A wire of length 2 units is cut into two parts which are bent respectively to form a square of side = $$x$$ units and a circle of radius = $$r$$ units. If the sum of the areas of the square and the circle so formed is minimum, then

Let us denote by $$x$$ the side of the square and by $$r$$ the radius of the circle. The total wire length is 2 units and it is divided between the perimeters of these two figures.

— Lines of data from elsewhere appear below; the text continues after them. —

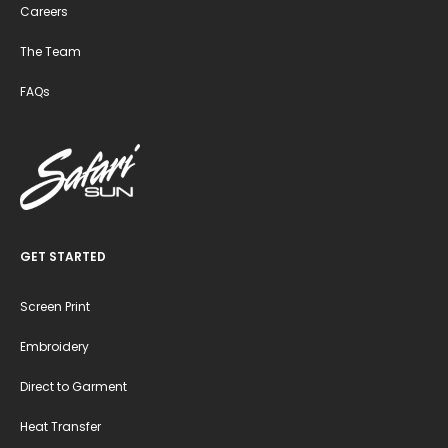
Careers
The Team
FAQs
GET STARTED
Screen Print
Embroidery
Direct to Garment
Heat Transfer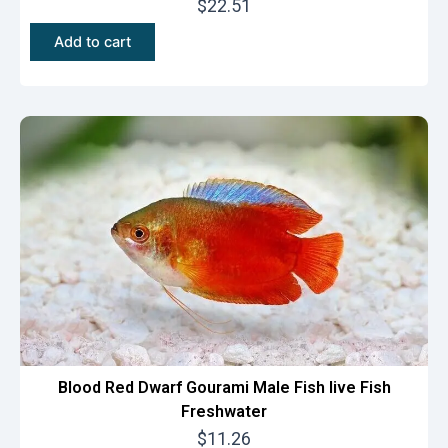
$
22.51
Add to cart
Blood Red Dwarf Gourami Male Fish live Fish
Freshwater
$
11.26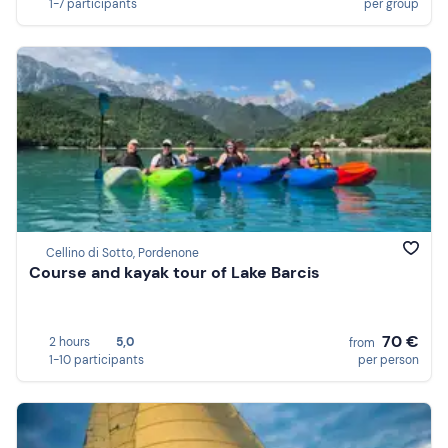
1-7 participants
per group
Cellino di Sotto, Pordenone
Course and kayak tour of Lake Barcis
70 €
2 hours
5,0
from
1-10 participants
per person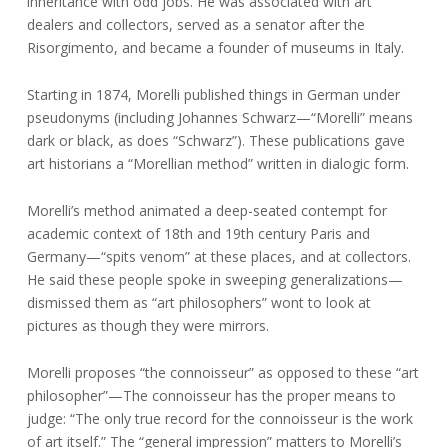
inheritance with odd jobs. He was associated with art
dealers and collectors, served as a senator after the
Risorgimento, and became a founder of museums in Italy.
Starting in 1874, Morelli published things in German under
pseudonyms (including Johannes Schwarz—“Morelli” means
dark or black, as does “Schwarz”). These publications gave
art historians a “Morellian method” written in dialogic form.
Morelli’s method animated a deep-seated contempt for
academic context of 18th and 19th century Paris and
Germany—“spits venom” at these places, and at collectors.
He said these people spoke in sweeping generalizations—
dismissed them as “art philosophers” wont to look at
pictures as though they were mirrors.
Morelli proposes “the connoisseur” as opposed to these “art
philosopher”—The connoisseur has the proper means to
judge: “The only true record for the connoisseur is the work
of art itself.” The “general impression” matters to Morelli’s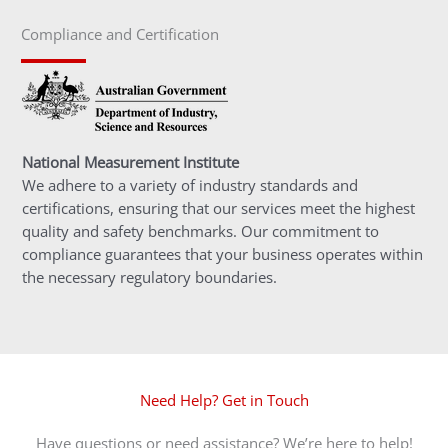
Compliance and Certification
National Measurement Institute
We adhere to a variety of industry standards and
certifications, ensuring that our services meet the highest
quality and safety benchmarks. Our commitment to
compliance guarantees that your business operates within
the necessary regulatory boundaries.
Need Help? Get in Touch
Have questions or need assistance? We’re here to help!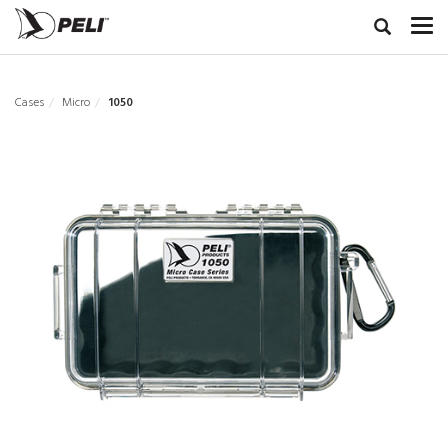
Cases
Micro
1050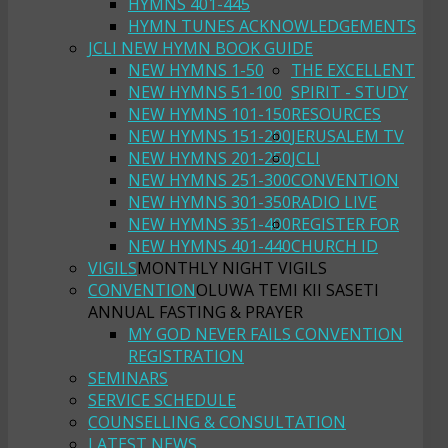
HYMNS 401-445
HYMN TUNES ACKNOWLEDGEMENTS
JCLI NEW HYMN BOOK GUIDE
NEW HYMNS 1-50
THE EXCELLENT
NEW HYMNS 51-100
SPIRIT - STUDY
NEW HYMNS 101-150
RESOURCES
NEW HYMNS 151-200
JERUSALEM TV
NEW HYMNS 201-250
JCLI
NEW HYMNS 251-300
CONVENTION
NEW HYMNS 301-350
RADIO LIVE
NEW HYMNS 351-400
REGISTER FOR
NEW HYMNS 401-440
CHURCH ID
VIGILS
MONTHLY NIGHT VIGILS
CONVENTION
OLUWA TEMI KII SASETI
ANNUAL FASTING & PRAYER
MY GOD NEVER FAILS CONVENTION
REGISTRATION
SEMINARS
SERVICE SCHEDULE
COUNSELLING & CONSULTATION
LATEST NEWS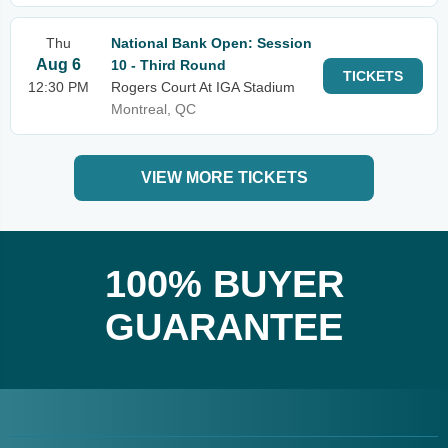
Thu
National Bank Open: Session
Aug 6
10 - Third Round
TICKETS
12:30 PM
Rogers Court At IGA Stadium
Montreal, QC
VIEW MORE TICKETS
100% BUYER
GUARANTEE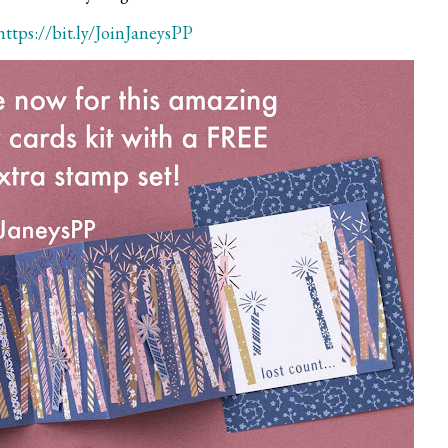
https://bit.ly/JoinJaneysPP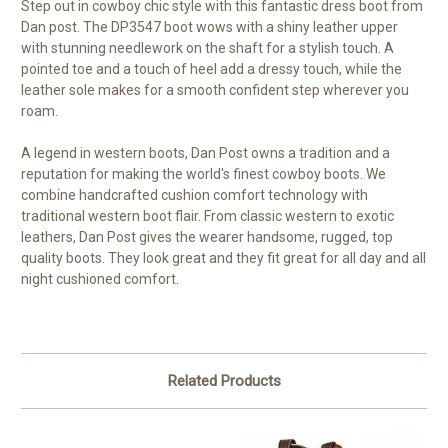
Step out in cowboy chic style with this fantastic dress boot from
Dan post. The DP3547 boot wows with a shiny leather upper
with stunning needlework on the shaft for a stylish touch. A
pointed toe and a touch of heel add a dressy touch, while the
leather sole makes for a smooth confident step wherever you
roam.
A legend in western boots, Dan Post owns a tradition and a
reputation for making the world's finest cowboy boots. We
combine handcrafted cushion comfort technology with
traditional western boot flair. From classic western to exotic
leathers, Dan Post gives the wearer handsome, rugged, top
quality boots. They look great and they fit great for all day and all
night cushioned comfort.
Related Products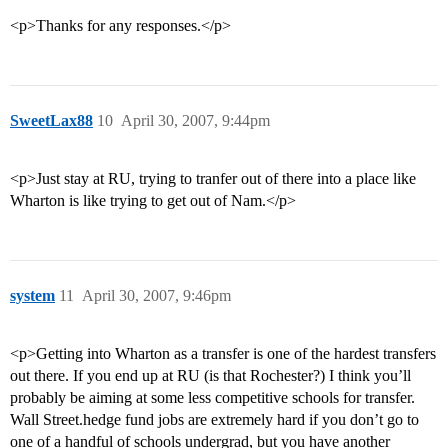
<p>Thanks for any responses.</p>
SweetLax88
10
April 30, 2007, 9:44pm
<p>Just stay at RU, trying to tranfer out of there into a place like
Wharton is like trying to get out of Nam.</p>
system
11
April 30, 2007, 9:46pm
<p>Getting into Wharton as a transfer is one of the hardest transfers
out there. If you end up at RU (is that Rochester?) I think you’ll
probably be aiming at some less competitive schools for transfer.
Wall Street.hedge fund jobs are extremely hard if you don’t go to
one of a handful of schools undergrad, but you have another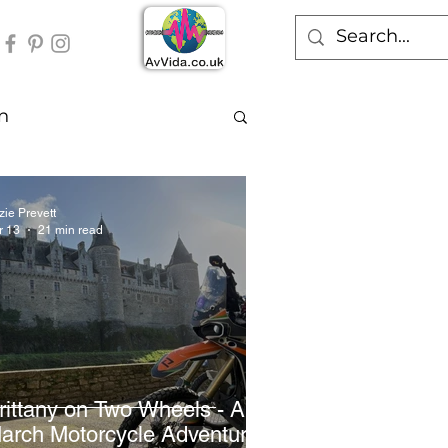
n
zie Prevett
r 13
21 min read
rittany on Two Wheels - A
arch Motorcycle Adventure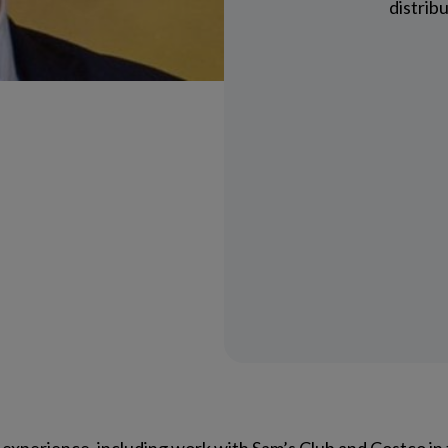
distrib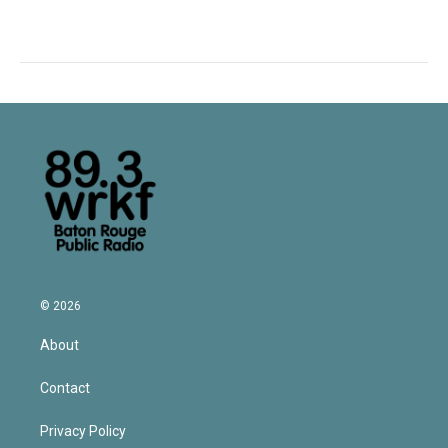
© 2026
About
Contact
Privacy Policy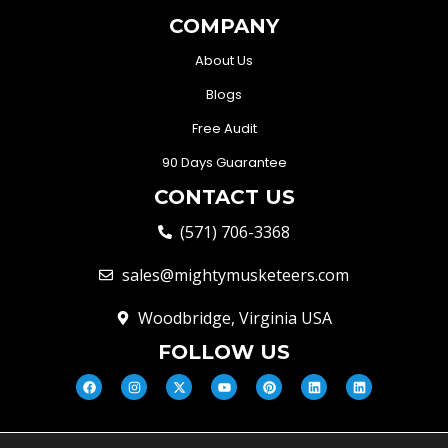
COMPANY
About Us
Blogs
Free Audit
90 Days Guarantee
CONTACT US
(571) 706-3368
sales@mightymusketeers.com
Woodbridge, Virginia USA
FOLLOW US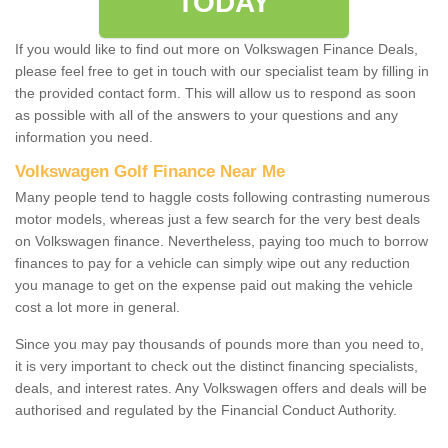
TODAY
If you would like to find out more on Volkswagen Finance Deals,
please feel free to get in touch with our specialist team by filling in
the provided contact form. This will allow us to respond as soon
as possible with all of the answers to your questions and any
information you need.
Volkswagen Golf Finance Near Me
Many people tend to haggle costs following contrasting numerous
motor models, whereas just a few search for the very best deals
on Volkswagen finance. Nevertheless, paying too much to borrow
finances to pay for a vehicle can simply wipe out any reduction
you manage to get on the expense paid out making the vehicle
cost a lot more in general.
Since you may pay thousands of pounds more than you need to,
it is very important to check out the distinct financing specialists,
deals, and interest rates. Any Volkswagen offers and deals will be
authorised and regulated by the Financial Conduct Authority.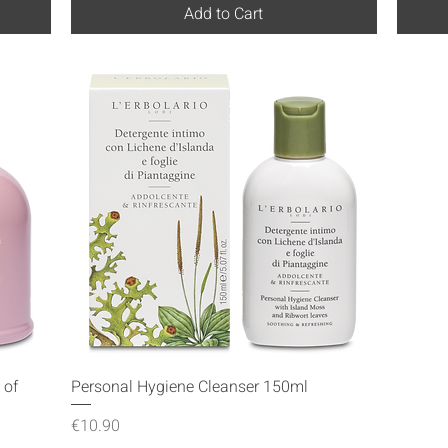
Add to Cart
Quick View
 of
Personal Hygiene Cleanser 150ml
Price
€10.90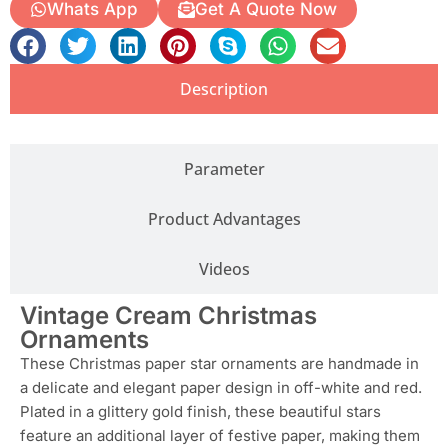
Whats App
Get A Quote Now
Description
Parameter
Product Advantages
Videos
Vintage Cream Christmas
Ornaments
These Christmas paper star ornaments are handmade in
a delicate and elegant paper design in off-white and red.
Plated in a glittery gold finish, these beautiful stars
feature an additional layer of festive paper, making them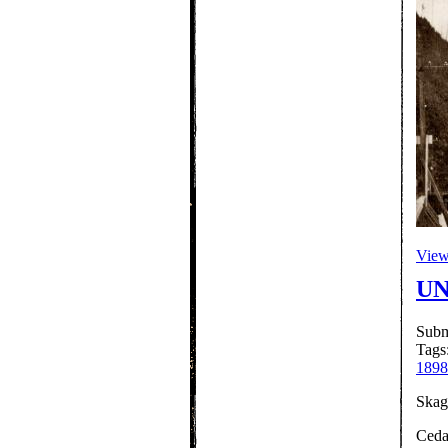
View 
UN
Subm
Tags
1898
Skagu
Ceda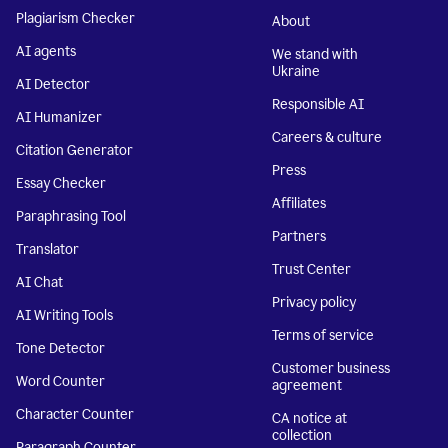
Plagiarism Checker
About
AI agents
We stand with
Ukraine
AI Detector
Responsible AI
AI Humanizer
Careers & culture
Citation Generator
Press
Essay Checker
Affiliates
Paraphrasing Tool
Partners
Translator
Trust Center
AI Chat
Privacy policy
AI Writing Tools
Terms of service
Tone Detector
Customer business
Word Counter
agreement
Character Counter
CA notice at
collection
Paragraph Counter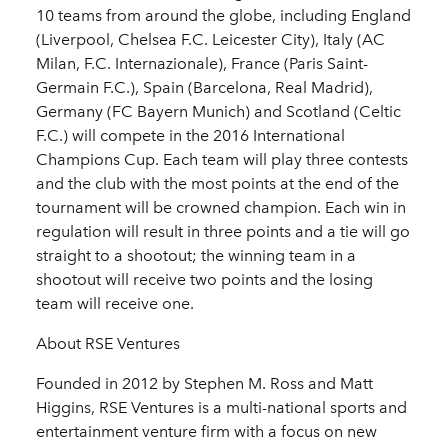
10 teams from around the globe, including England
(Liverpool, Chelsea F.C. Leicester City), Italy (AC
Milan, F.C. Internazionale), France (Paris Saint-
Germain F.C.), Spain (Barcelona, Real Madrid),
Germany (FC Bayern Munich) and Scotland (Celtic
F.C.) will compete in the 2016 International
Champions Cup. Each team will play three contests
and the club with the most points at the end of the
tournament will be crowned champion. Each win in
regulation will result in three points and a tie will go
straight to a shootout; the winning team in a
shootout will receive two points and the losing
team will receive one.
About RSE Ventures
Founded in 2012 by Stephen M. Ross and Matt
Higgins, RSE Ventures is a multi-national sports and
entertainment venture firm with a focus on new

Perimeter formula for a square: $$P_{\text{square}} = 4x.$$

Circumference formula for a circle: $$C_{\text{circle}} = 2\pi r.$$

Since the whole wire is used, the length-constraint equation is

$$4x \;+\; 2\pi r \;=\; 2.$$

The area of the square is $$A_{\text{square}} = x^{2},$$ and the area of the circle is $$A_{\text{circle}} = \pi r^{2}.$$

Hence the total area to be minimised is

$$S \;=\; x^{2} \;+\; \pi r^{2}.$$

From the constraint we can express $$r$$ in terms of $$x$$. Starting with

$$4x + 2\pi r = 2,$$

subtract $$4x$$ from both sides:

$$2\pi r = 2 - 4x.$$

Divide by $$2\pi$$:

$$r = \dfrac{2 - 4x}{2\pi} = \dfrac{1 - 2x}{\pi}.$$

Now substitute this expression for $$r$$ into the formula for $$S$$:

$$\begin{aligned} S(x) &= x^{2} + \pi\left(\dfrac{1 - 2x}{\pi}\right)^{2} \\ &= x^{2} + \pi \cdot \dfrac{(1 - 2x)^{2}}{\pi^{2}} \\ &= x^{2} + \dfrac{(1 - 2x)^{2}}{\pi}. \end{aligned}$$

To find the minimum we differentiate $$S(x)$$ with respect to $$x$$ and set the derivative to zero.

Differentiate term by term:

$$\frac{d}{dx}\bigl[x^{2}\bigr] = 2x,$$

and for the second term we first note the chain rule: $$\frac{d}{dx}(1 - 2x)^{2} = 2(1 - 2x)(-2) = -4(1 - 2x).$$ Therefore

$$\frac{d}{dx}\left[\dfrac{(1 - 2x)^{2}}{\pi}\right] = \dfrac{-4(1 - 2x)}{\pi}.$$

So the derivative of $$S$$ is

$$S'(x) = 2x - \dfrac{4}{\pi}(1 - 2x).$$

Setting $$S'(x) = 0$$ for the extremum gives

$$2x - \dfrac{4}{\pi}(1 - 2x) = 0.$$

Multiply every term by $$\pi$$ to clear the denominator:

$$2\pi x - 4(1 - 2x) = 0.$$

Expand the bracket:

$$2\pi x - 4 + 8x = 0.$$

Group the $$x$$ terms:

$$(2\pi x + 8x) = 4.$$

Factor out $$x$$:

$$x(2\pi + 8) = 4.$$

Divide by $$2\pi + 8$$:

$$x = \dfrac{4}{2\pi + 8} = \dfrac{4}{2(\pi + 4)} = \dfrac{2}{\pi + 4}.$$

Now find the corresponding $$r$$ using $$r = \dfrac{1 - 2x}{\pi}$$:

Substitute $$x = \dfrac{2}{\pi + 4}$$:

$$\begin{aligned} r &= \dfrac{1 - 2\left(\dfrac{2}{\pi + 4}\right)}{\pi} \\ &= \dfrac{1 - \dfrac{4}{\pi + 4}}{\pi} \\ &= \dfrac{\dfrac{\pi + 4 - 4}{\pi + 4}}{\pi} \\ &= \dfrac{\dfrac{\pi}{\pi + 4}}{\pi} \\ &= \dfrac{1}{\pi + 4}. \end{aligned}$$

Comparing $$x$$ and $$r$$:

$$x = \dfrac{2}{\pi + 4}, \qquad r = \dfrac{1}{\pi + 4}.$$ Therefore

$$x = 2r.$$

This relation matches Option A.

Hence, the correct answer is Option A.